Here are five suggestions to help.
- Determine tech limits together and set a good example.
- Unless your child’s bedroom is the only quiet place for older children to complete schoolwork, keep screens out of the bedroom.
- Set a time when screen use can begin for the day and set an end time to screen exposure a few hours before bedtime.
- Create a visual schedule so that children can see when devices need to be turned off throughout the day.
- Together, map out a plan for daily schoolwork and downtime.
- Balance passive screen use with more active options.
- Watching high-quality programming is fine, but kids can do lots of other things with screens.
- Investigate drawing programs, ways to make their own movies, have a dance party, listen to audiobooks, play interactive games, or learn a new skill.
- Use technology to connect with friends and family members – maybe even try a quiz on Zoom.
- Take a virtual field trip with your family.
- Many museums, nature reserves, national parks, orchestras, theatres and more, have opened their virtual doors and now offer free access to exhibits and shows.
- Take a look at our external resources page for ideas.
- Be aware of what children are watching and doing during screen time.
- Set limits on what’s okay and what’s not.
- Keep electronics in a common area where they can also be charged overnight.
- Consider flexibility when they are on with other friends but reducing solo-screen time.
- Acknowledge the emotions behind increased screen time.
- Kids (and adults) are using screens for practical reasons related to school and work.
- They are also using screens to connect with their friends.

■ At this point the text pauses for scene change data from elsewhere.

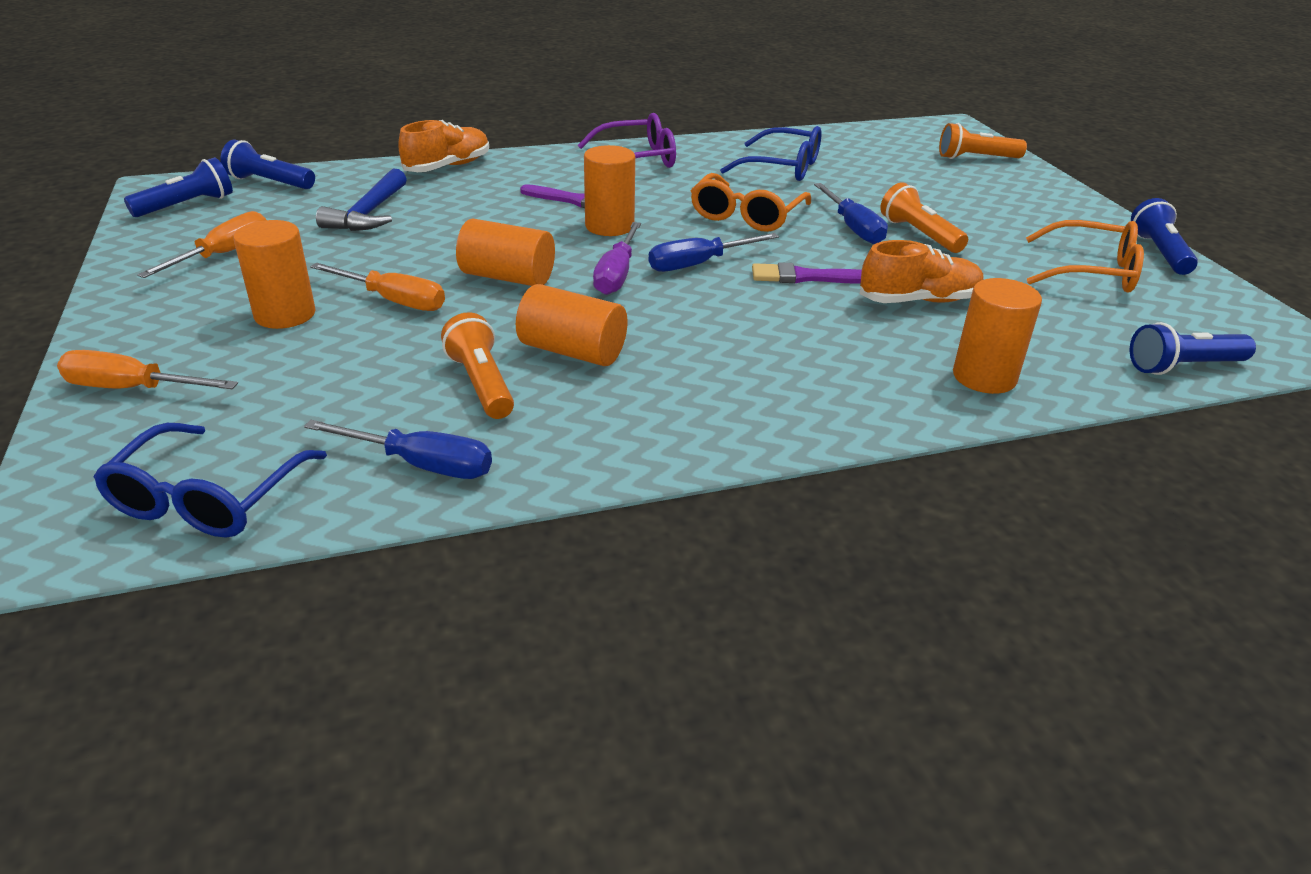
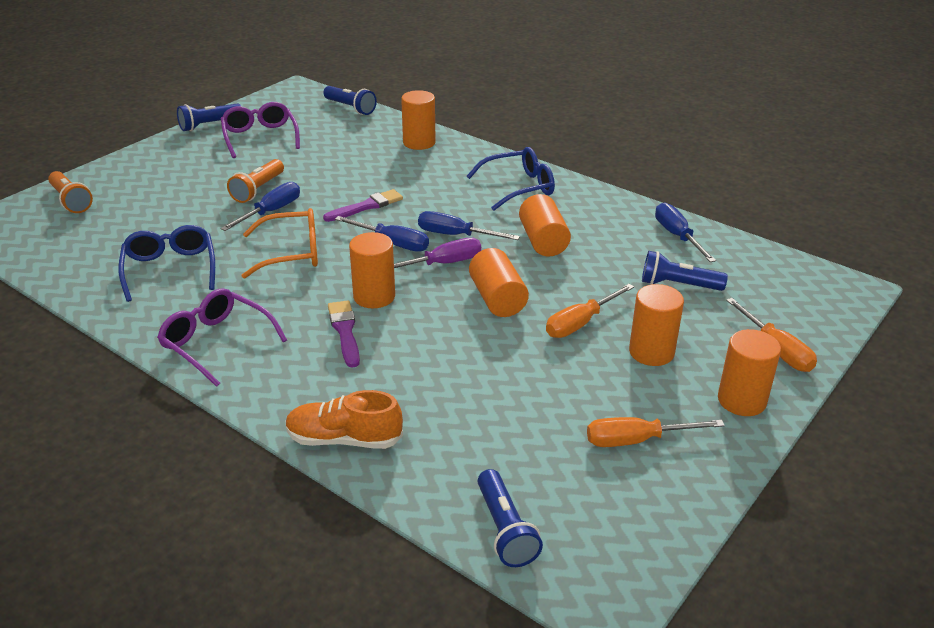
camera: 125 degrees left, 0 degrees up
(142, 323) = (741, 400): none -> orange cylinder
(187, 205) = (608, 542): blue flashlight -> blue flashlight (678, 285)
(207, 498) = (776, 272): blue glasses -> blue glasses (519, 187)
(369, 214) = (488, 417): blue hammer -> none
(393, 300) = (580, 323): orange screwdriver -> orange screwdriver turned 120 degrees counterclockwise
(481, 384) = (607, 251): orange flashlight -> none
(666, 303) = (455, 235): none -> blue screwdriver
(807, 277) = (366, 206): purple brush -> purple brush turned 90 degrees counterclockwise
(918, 300) = (356, 171): orange shoe -> none
(1091, 272) = (260, 137): orange glasses -> purple glasses

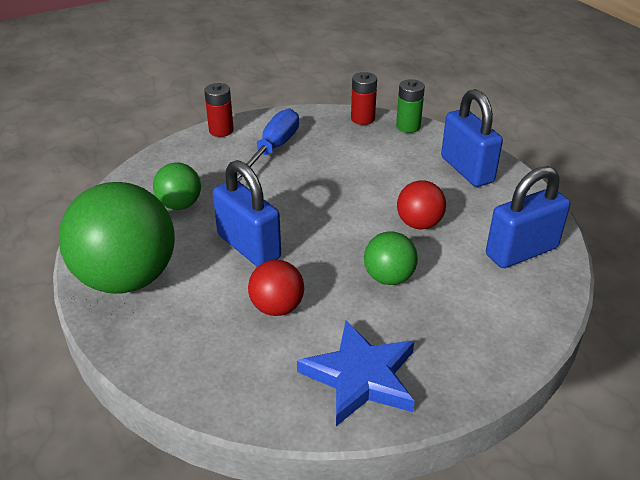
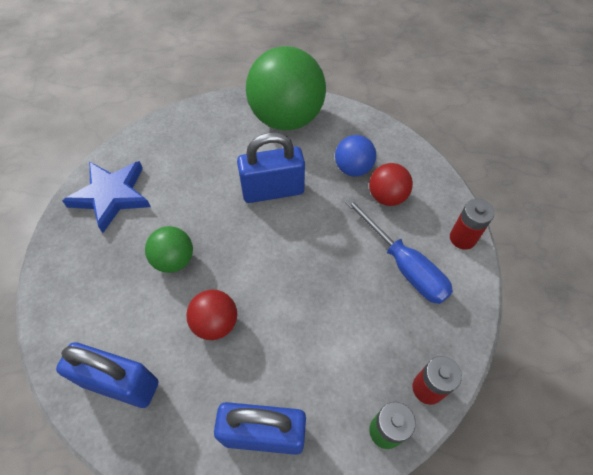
camera: 120 degrees right, 20 degrees up
(180, 205) = (353, 168): green ball -> blue ball
(277, 307) = (200, 181): red ball -> red ball (387, 197)
(521, 252) = (120, 383): blue padlock -> blue padlock turned 75 degrees counterclockwise

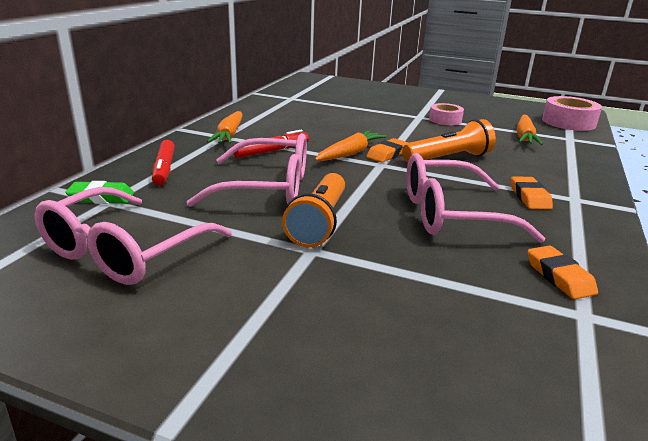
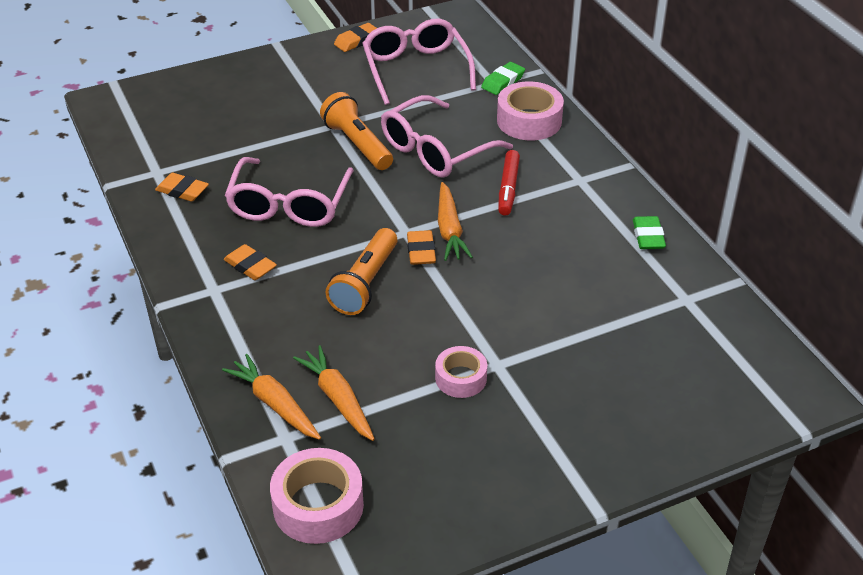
camera: 135 degrees right, 15 degrees up
(80, 334) = (356, 41): none -> orange eraser
(164, 169) = (529, 121): red marker -> pink tape
(229, 135) = (580, 185): orange carrot -> orange carrot (275, 404)
(253, 112) = (648, 236): none -> green eraser
(450, 214) = (289, 205): pink glasses -> pink glasses turned 150 degrees clockwise

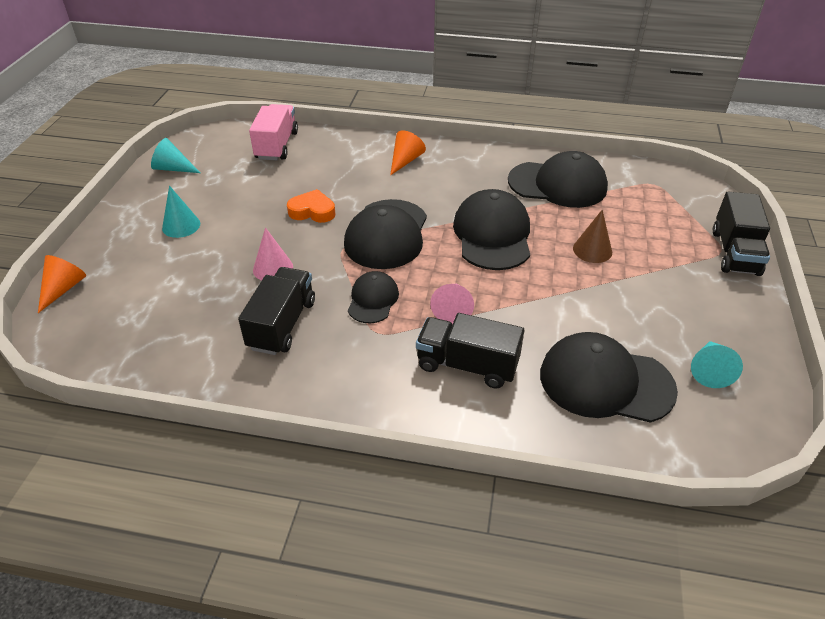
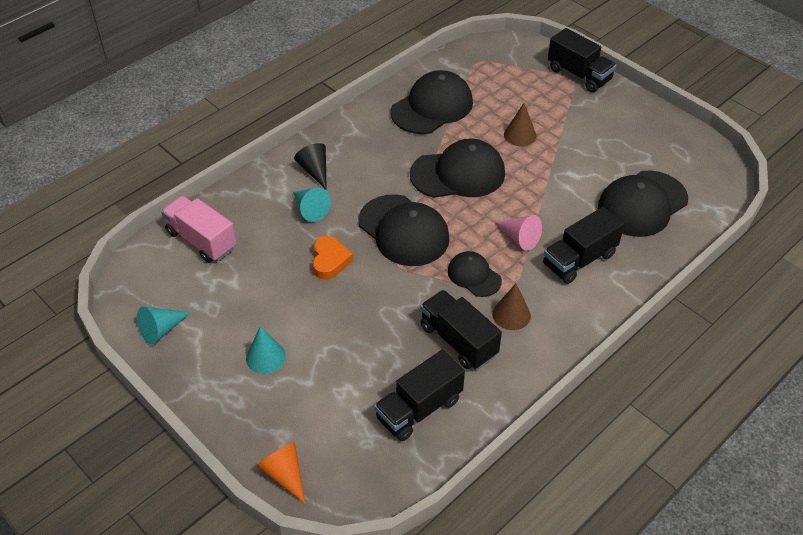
camera: 55 degrees left, 5 degrees up
(181, 335) = (419, 409): none -> black truck
(273, 268) = (384, 318): pink cone -> none
(312, 211) = (330, 260): orange heart -> orange heart turned 135 degrees clockwise
(345, 346) = (511, 314): none -> brown cone
(405, 161) = (315, 170): orange cone -> black cone
(492, 235) = (458, 174): black cap -> black cap turned 135 degrees clockwise
(709, 370) = (666, 154): turquoise cone -> turquoise cone (310, 209)

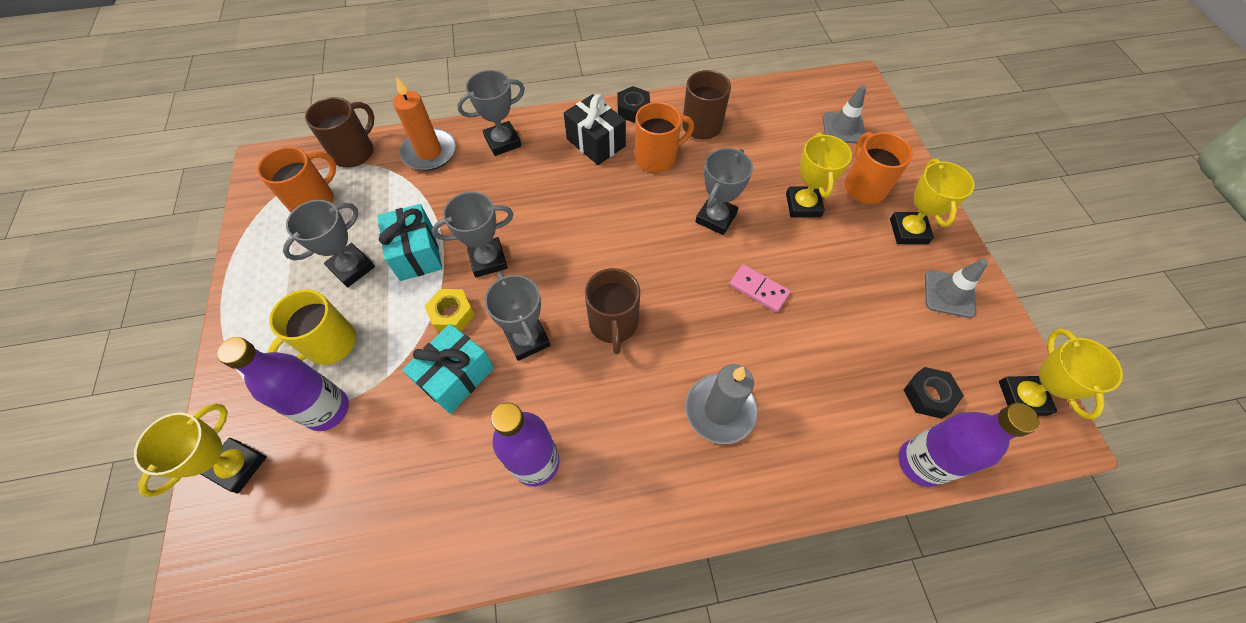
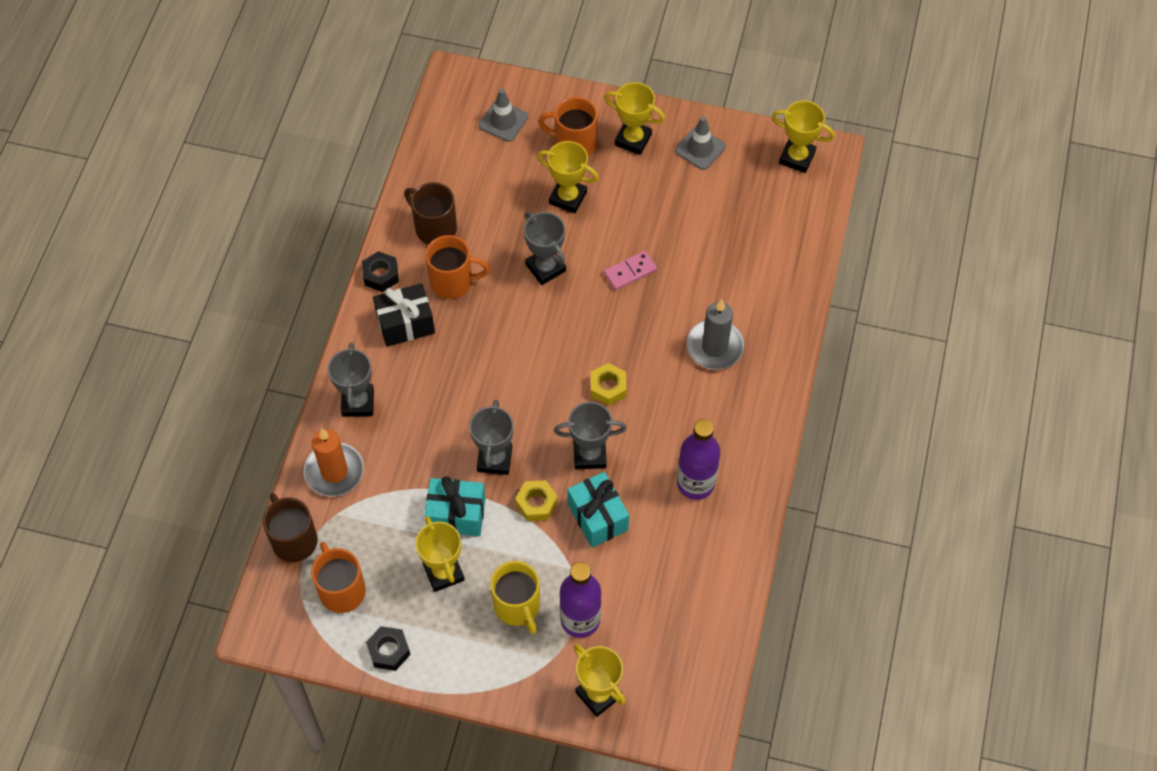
camera: 65 degrees left, 0 degrees up
(352, 268) = (443, 572): grey trophy -> yellow trophy
(613, 324) = (608, 387): brown mug -> yellow nut
(657, 157) = (453, 281): orange mug -> orange mug turned 90 degrees clockwise
(920, 463) = (809, 245): purple bottle -> none
(928, 395) = (768, 212): black nut -> black nut (389, 651)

Even with lockdown restrictions slowly lifting, it’s the only way for some and the most practical way for others. Social interaction is important for everyone and they should be encouraged to keep in touch with their friends if possible.
- We’re also using screens as a diversion because we’re facing frightening unknowns and children are too – some may watch TikTok to zone out – as we would scroll through Facebook or Instagram. Recognising this but setting time limits can help manage this.
- Talking about our feelings helps us begin processing and healing from these experiences and move to a more productive place.